With costs already at a minimum, the hill farmer in search of improved profit margins must look for another income. In the past this was provided by supplementary occupations: quarrying, mining, weaving or estate work. Farming was regarded as a part-time activity for a large family; there was always someone on hand to look after the interests of the animals — they were, in any case, largely self- sufficient.
By the end of the 19th century, however, a decline in local industry was beginning to throw the hill farmers back on their own resources. Finding it impossible to make an adequate living from farming alone, many gave up altogether and moved out. From being an advantage, a large family became a liability on a farm which could barely support the parents, even in a good year. By the middle of the 20th century it had become apparent that the future of hill farming could only be assured by some form of subsidy.
Subsidies In 1945 the British Government was anxious to maximise food production. In the hills this encouragement took the form of substantial capital grants and `headage’ payments onand sheep. Originally intended to give farmers a safety net in a bad year, the payments soon became an indispensible supplement to their annual income.
When Britain joined the EEC in 1972 this system was retained but the official object of the policy was changed. From being a purely agricultural subsidy, designed to maintain farm incomes and production, the system was adopted as a response to the EEC directive of Less Favoured Areas (LFA): a measure aimed not at production, but at conservation.

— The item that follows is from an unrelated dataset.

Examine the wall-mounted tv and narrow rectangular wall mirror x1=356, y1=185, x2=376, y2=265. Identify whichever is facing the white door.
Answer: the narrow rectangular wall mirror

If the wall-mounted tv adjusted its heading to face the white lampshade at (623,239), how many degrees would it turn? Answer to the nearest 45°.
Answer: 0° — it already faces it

The idea of the LFA directive is that, by giving support to small farmers in upland regions, traditional agricultural methods remain viable, and the landscape with its associated wildlife is conserved. Depopulation is arrested, services are maintained, and the cultural identity of each region is preserved. In Europe this policy has been applied with some success, much to the irritation of many British taxpayers who complain about subsidising inefficient peasant farmers.
In Britain, until recently, the social and environmental aims of the LFA had been neglected by the Ministry of Agriculture, Fisheries and Food, which remained preoccupied with maximising production. The problem with this is that the area covered by the support policy includes not only hill farms on poor land, but also ‘upland’ farms consisting entirely of improved pasture and arable land, where the potential for production is higher. As such, small farms which did not clearly constitute a full-time occupation for the farmer were previously ineligible for some subsidies and grants. However, they can now benefit from such schemes, which is fortunate since many of these ‘part-time’ enterprises represent the total income of the farmer involved.

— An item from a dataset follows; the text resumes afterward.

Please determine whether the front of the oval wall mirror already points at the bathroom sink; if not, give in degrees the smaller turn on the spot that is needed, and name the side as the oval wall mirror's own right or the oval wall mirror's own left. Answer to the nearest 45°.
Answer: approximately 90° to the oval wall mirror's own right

The result of this is that the larger, more efficient farmers have previously received a disproportionate share of the financial support which should, according to the LFA directive, be supporting the relatively inefficient traditional hill farmer. The environmental and social consequences have been profound. In the mountain and moorland areas small farmers have continued to go out of business despite the subsidies, while their counterparts in the richer uplands have been able to undertake extensive cut-price reclamation and improvement schemes, so enabling their farms to become more productive, yet still officially remaining part of the ‘less favoured areas’.
With the aid of grants, the big upland farmers have taken the plough into the roughlands, and although the actual costs often exceed the real benefits, the grant aid and high guaranteed prices for the produce mean that such ventures can be made to show handsome profits. It is the landscape and wildlife of the hills which bear the loss.